From a health standpoint, I feel good.  Other than the nausea/sickness, I'm feeling almost back to me.  I have a bit more energy (I actually debated watching the football game last night), am not passing out on the couch and falling asleep instantly, and, for the most part, am able to keep up with running 4-5 times a week.  I need to focus a bit more on my personal yoga and meditation.  I'm a bit hormonal and off the handle emotionally at times (which isn't fair to Peter, the kids, or me, for that matter). 

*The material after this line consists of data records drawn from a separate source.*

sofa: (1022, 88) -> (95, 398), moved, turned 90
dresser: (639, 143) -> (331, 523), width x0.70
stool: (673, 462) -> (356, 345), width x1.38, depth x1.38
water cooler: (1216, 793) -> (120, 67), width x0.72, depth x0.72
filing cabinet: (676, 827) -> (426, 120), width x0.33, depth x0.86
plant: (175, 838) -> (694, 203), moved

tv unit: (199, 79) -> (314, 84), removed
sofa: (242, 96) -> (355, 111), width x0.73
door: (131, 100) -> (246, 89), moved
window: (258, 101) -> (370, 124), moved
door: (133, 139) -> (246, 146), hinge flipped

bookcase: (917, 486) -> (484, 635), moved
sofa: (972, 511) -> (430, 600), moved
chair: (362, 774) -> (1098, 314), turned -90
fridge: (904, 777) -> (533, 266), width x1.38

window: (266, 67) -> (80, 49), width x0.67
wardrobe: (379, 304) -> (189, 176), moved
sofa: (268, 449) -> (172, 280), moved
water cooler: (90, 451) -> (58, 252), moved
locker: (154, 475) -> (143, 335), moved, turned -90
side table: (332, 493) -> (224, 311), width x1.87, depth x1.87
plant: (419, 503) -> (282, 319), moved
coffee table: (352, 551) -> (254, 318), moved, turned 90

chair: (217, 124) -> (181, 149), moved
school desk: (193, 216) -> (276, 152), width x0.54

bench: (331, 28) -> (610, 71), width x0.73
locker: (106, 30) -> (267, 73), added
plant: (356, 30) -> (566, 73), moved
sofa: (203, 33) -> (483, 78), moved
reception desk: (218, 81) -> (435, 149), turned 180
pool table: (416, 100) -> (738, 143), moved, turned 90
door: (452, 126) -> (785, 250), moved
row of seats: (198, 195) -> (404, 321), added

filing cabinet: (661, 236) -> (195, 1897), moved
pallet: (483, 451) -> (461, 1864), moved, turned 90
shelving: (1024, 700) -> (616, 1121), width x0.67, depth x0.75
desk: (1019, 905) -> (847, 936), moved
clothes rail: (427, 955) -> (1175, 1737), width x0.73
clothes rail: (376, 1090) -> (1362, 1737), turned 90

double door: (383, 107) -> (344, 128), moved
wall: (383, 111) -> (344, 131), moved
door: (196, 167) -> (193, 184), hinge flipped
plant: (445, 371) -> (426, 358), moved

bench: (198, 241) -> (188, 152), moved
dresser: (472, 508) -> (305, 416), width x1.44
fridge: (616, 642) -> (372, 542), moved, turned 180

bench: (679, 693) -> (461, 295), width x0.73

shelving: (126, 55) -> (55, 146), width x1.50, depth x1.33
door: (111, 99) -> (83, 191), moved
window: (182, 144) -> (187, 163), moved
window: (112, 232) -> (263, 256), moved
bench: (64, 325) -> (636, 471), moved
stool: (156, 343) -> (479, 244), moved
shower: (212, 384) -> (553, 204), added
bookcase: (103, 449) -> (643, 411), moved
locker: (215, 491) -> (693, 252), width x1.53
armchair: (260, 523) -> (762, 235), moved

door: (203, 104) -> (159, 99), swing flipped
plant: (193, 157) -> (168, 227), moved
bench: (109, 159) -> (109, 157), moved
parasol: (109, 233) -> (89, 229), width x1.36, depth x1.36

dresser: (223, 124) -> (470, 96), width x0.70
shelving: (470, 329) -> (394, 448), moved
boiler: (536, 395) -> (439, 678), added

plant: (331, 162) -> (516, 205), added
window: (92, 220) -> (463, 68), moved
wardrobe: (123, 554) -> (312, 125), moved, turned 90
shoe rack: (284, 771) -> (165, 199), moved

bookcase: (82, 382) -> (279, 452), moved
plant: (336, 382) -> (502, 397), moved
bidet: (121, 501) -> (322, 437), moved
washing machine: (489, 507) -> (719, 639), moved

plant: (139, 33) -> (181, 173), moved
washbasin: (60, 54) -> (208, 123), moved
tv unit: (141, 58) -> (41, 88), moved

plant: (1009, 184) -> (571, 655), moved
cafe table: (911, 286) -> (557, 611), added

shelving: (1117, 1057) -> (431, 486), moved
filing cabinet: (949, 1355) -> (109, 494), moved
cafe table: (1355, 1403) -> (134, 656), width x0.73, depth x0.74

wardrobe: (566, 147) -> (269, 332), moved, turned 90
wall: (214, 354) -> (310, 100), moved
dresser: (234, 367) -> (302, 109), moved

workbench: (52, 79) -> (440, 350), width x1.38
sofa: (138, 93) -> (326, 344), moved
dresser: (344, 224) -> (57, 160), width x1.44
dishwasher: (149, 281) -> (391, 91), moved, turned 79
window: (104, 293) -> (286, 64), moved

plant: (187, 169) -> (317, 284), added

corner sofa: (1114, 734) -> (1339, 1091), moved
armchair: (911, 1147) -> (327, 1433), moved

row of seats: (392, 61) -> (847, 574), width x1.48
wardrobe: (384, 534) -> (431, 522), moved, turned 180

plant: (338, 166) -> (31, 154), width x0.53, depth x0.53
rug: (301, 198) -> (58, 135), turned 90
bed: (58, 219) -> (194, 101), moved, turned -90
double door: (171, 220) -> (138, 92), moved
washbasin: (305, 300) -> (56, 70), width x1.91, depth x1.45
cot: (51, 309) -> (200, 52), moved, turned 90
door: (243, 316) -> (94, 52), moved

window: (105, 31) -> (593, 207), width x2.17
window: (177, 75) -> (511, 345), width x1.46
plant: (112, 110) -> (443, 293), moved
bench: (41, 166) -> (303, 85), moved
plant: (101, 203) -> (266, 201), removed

This morning, the idea of breakfast was not appealing.  However, the idea of gelato, namely caramel cookie crunch gelato, was.  So, that was breakfast.  Hey, there was protein in it!  I think that counts for something! :)  I did have my standard soup for lunch, and I think I'll probably eat my "breakfast" of bagel/cream cheese/lox for a snack in an hour or so, since it is starting to sound good to me again.  Usually, I'm the bagel, etc for breakfast (although yesterday I wanted, of all things, Lucky Charms); soup for lunch; a bagel or bowl of cereal for a snack around 3-4pm, or a bowl of plain Greek yogurt, sometimes with a teaspoon of blackberry jam mixed in if I want something sweet; and then dinner is whatever.  Last night was shrimp, pepper, and snowpea peanut stirfry over thin angel hair egg noodles.  Tonight is blue corn tacos and seed "tortilla" nachos (sweet chili seed chips, topped with refried beans, salsa, olives, and cheese, baked.... yummmmmm.....)  Tomorrow will be Jamacian goat curry over rice.  I havent planned the rest of the week yet...  Sometimes (as with Sunday, when I made a pretty awesome pork loin in the slow cooker), by the time dinner rolls around, I cant handle the idea or smell and end up in the bathroom or in bed, willing the sick feeling to pass.  I may skip dinner, in lieu of something more plain, like chicken noodle soup or a bowl of cereal.  Thankfully, our diet is pretty whole, so I'm getting in lots of whole grains, fruits, and veggies.  And, instead of dairy (other than yogurt, I cant tell you the last time I had dairy other than this morning's gelato), I'm in love with unsweetened flax milk. So, food wise, pretty healthy!  Which is a plus.  I'm not gaining weight (but I'm carrying a bit and I'm not increasing calories until the second trimester) but I feel good.  Now, if I could get the fog of "pregnancy brain" to pass... :)

On the note of food, though, this morning, the kids asked for blueberry pie.  Maya wanted blueberries and I said something about how good blueberry pie would be, and Bobby said "I make blueberry pie", which was all the impetus I needed!  While they were in school, I swung by the Whole Foods and picked up a GF pie shell and some frozen blueberries.  And, voila!!! Quick and easy blueberry pie!  It's cooling on the stove.  I promised the kids I wouldnt tear into it have a slice until they woke up, but I also said we'd go to a playground and enjoy this gorgeous day (Hey December?  I think September wants its weather back).  Since I'm going for a run with Sarah at 5, if I dont steal a piece of pie now, I wont get one until after dinner... Which is probably the better thing anyway.

But damn.



That pie looks good!

On that note, I'd better be more constructive with myself before I take a spoon to that piece of warm goodness on my stove!

3 comments:

Anonymous said...

Hey, not to be the pregnancy food police, but isn't lox on the pregnancy naughty list? As in, they recommend you don't eat it? Just mentioning in case you are not aware; if it's a conscious choice, carry on and ignore me!

Fran said...

Delighted all is progressing well! I envy a bit your coolness (I totally lost mine...will post about this shortly), long may it last and I too cheer for your pregnancy to be totally uneventful!

Michele said...

Thanks, Anon. I just checked and it is smoked salmon, fresh caught and without preservatives or sulfates, which is one of the big deals with smoked salmon. But funny enough, today is day 2 that I have had absolutely no desire for it at all!